> _Udostępniony fragment_:
+ + + +

Końcowo należy zauważyć, że sam powód dołączył do akt postępowania oświadczenie G. A., specjalisty z Francji, z którego to wynika, że konstrukcja werandy jest nienaruszona, a podczas instalacji nie zmieniono parametrów projektowych (k. 878-879). Na podstawie tego świadczenia można również dojść do wniosku, że powód wkomponował w swoją werandę ogród zimowy o parametrach zamówionych u pozwanej. Zauważyć należy, że z tego oświadczenia, jak też z materiału dowodowego wynika, że powód rzeczywiście nie zmienił struktury i elementów ogrodu zimowego. Sąd I instancji błędnie przyjął w uzasadnieniu, że powód samodzielnie docinał poszczególne elementy konstrukcji, w sytuacji, gdy przycinał on jedynie tralkę.
Odnosząc się do pozostałych zarzutów naruszenia art. 233 k.p.c., wskazać należy że w ocenie Sądu Apelacyjnego rola B. P. (1) nie sprowadzała się jedynie do pośredniczenia w przekazaniu danych dotyczących obrotu rzeczowego pomiędzy powodem na pozwaną i odbioru załadunku ogrodu na samochód. Liczna korespondencja, ciągłe zapytania, a nawet przyjęcie przez nią, na potrzeby sprawniejszego kontaktu między stronami, roli siostry żony powoda, nakazują uznać, iż działa ona w imieniu i na rzecz powoda we wszystkich kontaktach z pozwaną od pierwszych ustaleń, aż do reklamacji włącznie. Sformułowane w tym zakresie zarzuty powoda mają jedynie na celu umniejszanie jej roli w sfinalizowaniu zamówienia, co miało doprowadzić do ustalenia, iż pozwana w rzeczywistości nie odpowiedziała na reklamację w dniu 6 października 2012 r. Szersze rozwinięcie tego zagadnienia nastąpi w dalszej części rozważań.
Również wpływu na treść rozstrzygnięcia nie ma fakt, że powód rzeczywiście złożył oświadczenie z dnia 6 lutego 2014 r. przy piśmie z dnia 10 marca 2014 r. (k. 304), a nie jak to wskazał Sąd, przy piśmie z dnia 17 marca 2014 r. Opisuje w nim wizytę N. C. (2), do której Sąd Apelacyjny odnosił się we wcześniejszych rozważaniach. Jak już zostało to wcześniej zaznaczone, z przebiegu tego zdarzenia nie wynika, aby zmianie uległy wymiary ścian bocznych konstrukcji. Również w złożonym oświadczeniu powoda nie pada stwierdzenie, że takie ustalenia zostały poczynione.
Powód w swoich zarzutach wskazywał również, że Sąd bezpodstawnie uznał, iż podpisanie umowy nastąpiło ze względu na spodziewaną przez żonę powoda ulgę w rozliczeniu podatku VAT. W tym miejscu należy zauważyć, że okoliczności z powodu których została wybrana oferta powoda mają marginalne znaczenie.
O uznaniu roszczenia powoda nie może świadczyć natomiast korespondencja pozwanej z zakładem ubezpieczeniowym V. (...). Postawę pozwanej należy uznać za racjonalną, bowiem w celu uniknięcia ewentualnych konsekwencji finansowych, poinformowała zakład ubezpieczeniowy o wynikłym sporze, w wyniku którego mogłaby być narażona na wypłatę odszkodowania.

+ + + +

> _Zadania do wykonania_:
**A.** Streść fragment uzasadnienia w dwóch zdaniach.
**B.** Wypisz wszystkie pełne daty (dzień, miesiąc i rok), które pojawiają się we fragmencie uzasadnienia.
Wpisy nie mają tu żadnego znaczenia.

Zapisane wpisy z danymi
+ + + +

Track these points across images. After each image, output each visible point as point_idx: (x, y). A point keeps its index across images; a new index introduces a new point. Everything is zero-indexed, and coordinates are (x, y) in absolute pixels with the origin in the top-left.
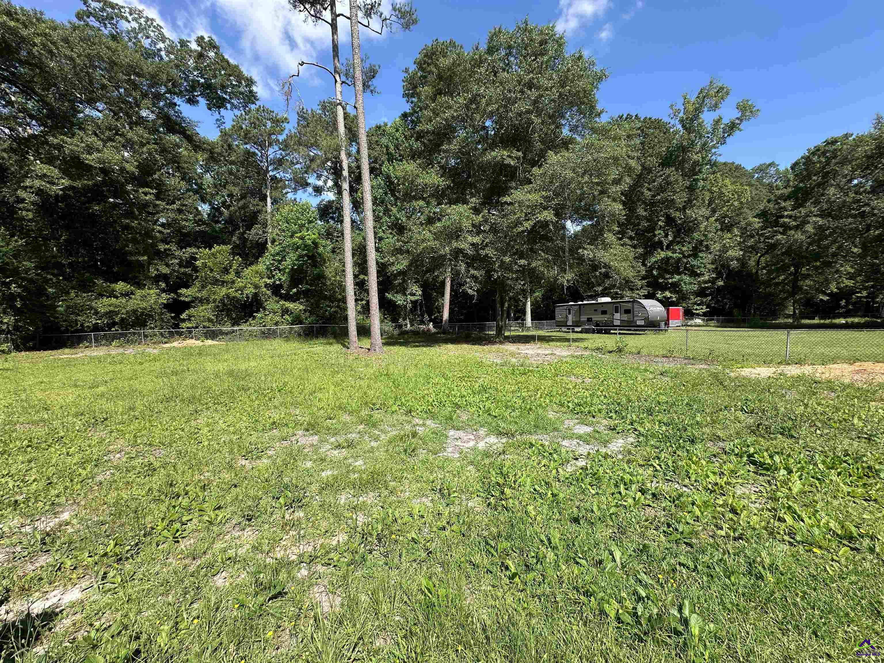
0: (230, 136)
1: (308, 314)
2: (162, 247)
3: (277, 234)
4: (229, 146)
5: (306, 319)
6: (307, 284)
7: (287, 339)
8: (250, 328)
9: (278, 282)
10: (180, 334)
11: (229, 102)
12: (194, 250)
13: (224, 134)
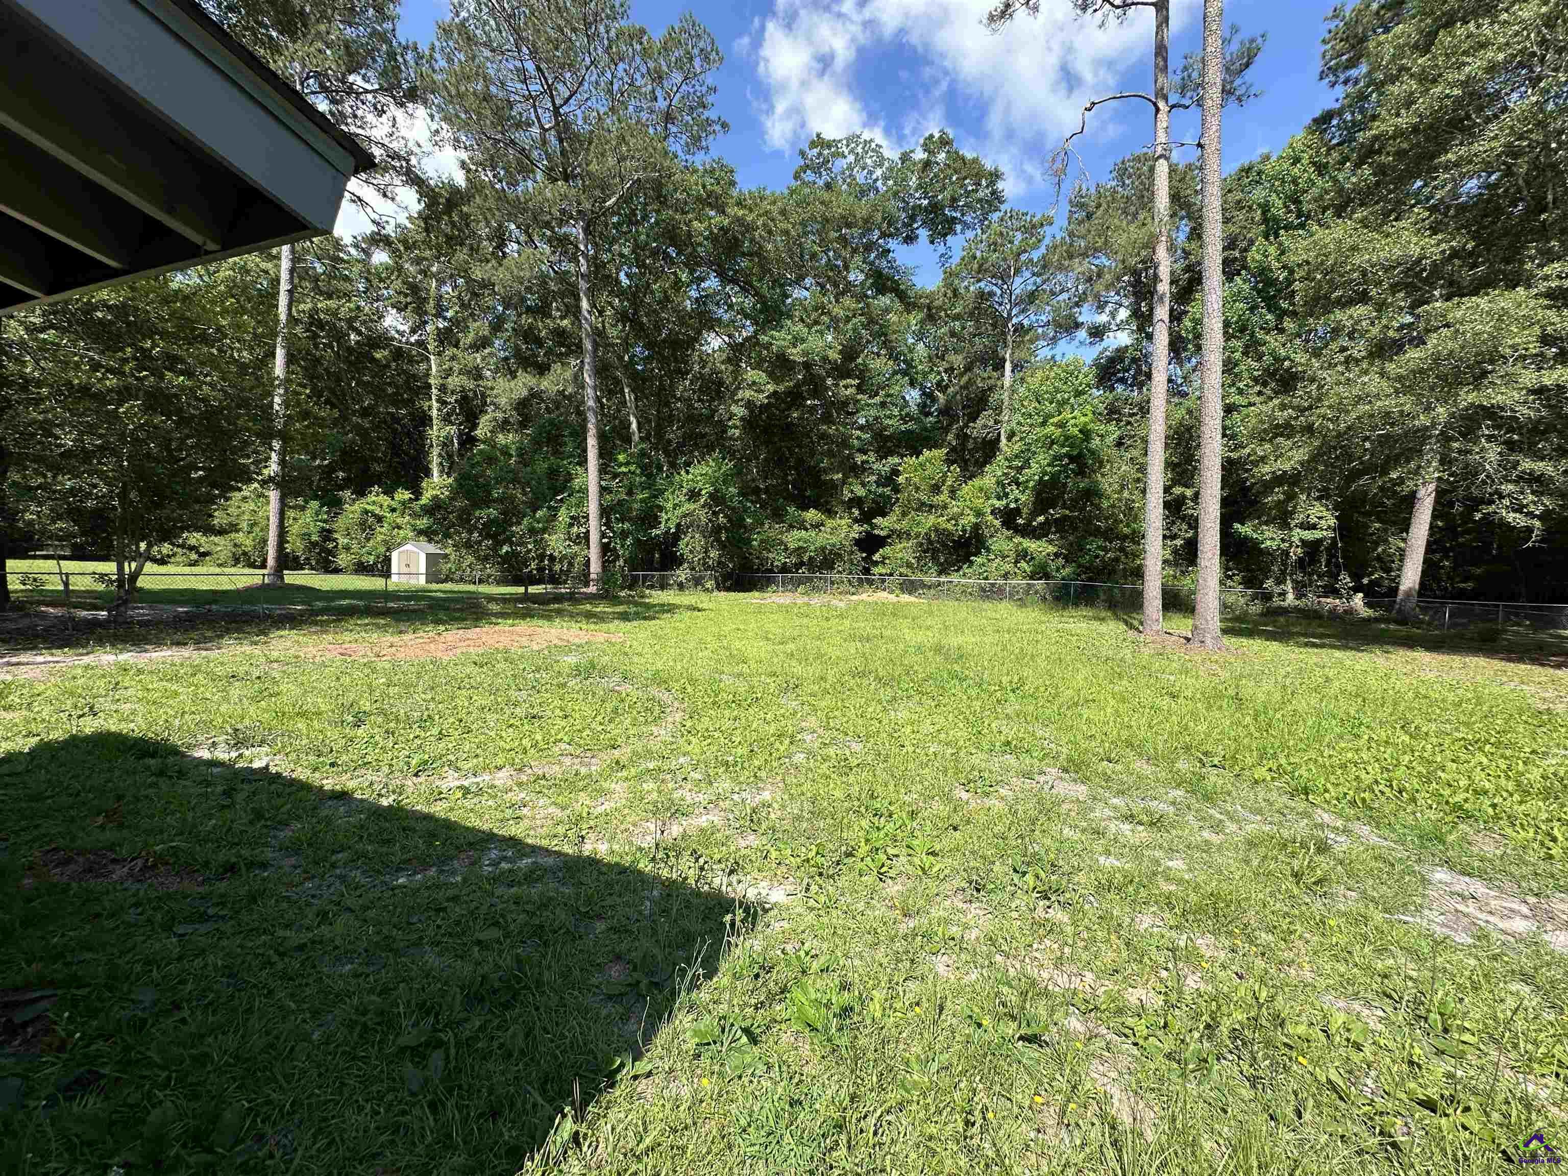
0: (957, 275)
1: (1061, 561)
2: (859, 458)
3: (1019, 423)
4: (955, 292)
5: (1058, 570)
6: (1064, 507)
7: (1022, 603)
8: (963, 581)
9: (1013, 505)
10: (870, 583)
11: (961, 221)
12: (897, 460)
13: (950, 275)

+ + + +

> _Wyniki zadań_:
**A.** W uzasadnieniu wskazano, że według dołączonego przez powoda oświadczenia specjalisty z Francji konstrukcja werandy jest nienaruszona, a powód nie zmienił struktury ani elementów ogrodu zimowego, przycinając jedynie tralkę. Uznano też, że B. P. (1) działała w imieniu i na rzecz powoda we wszystkich kontaktach z pozwaną, a korespondencja pozwanej z zakładem ubezpieczeniowym nie świadczy o uznaniu roszczenia powoda.

**B.**
- 6 października 2012 r.
- 6 lutego 2014 r.
- 10 marca 2014 r.
- 17 marca 2014 r.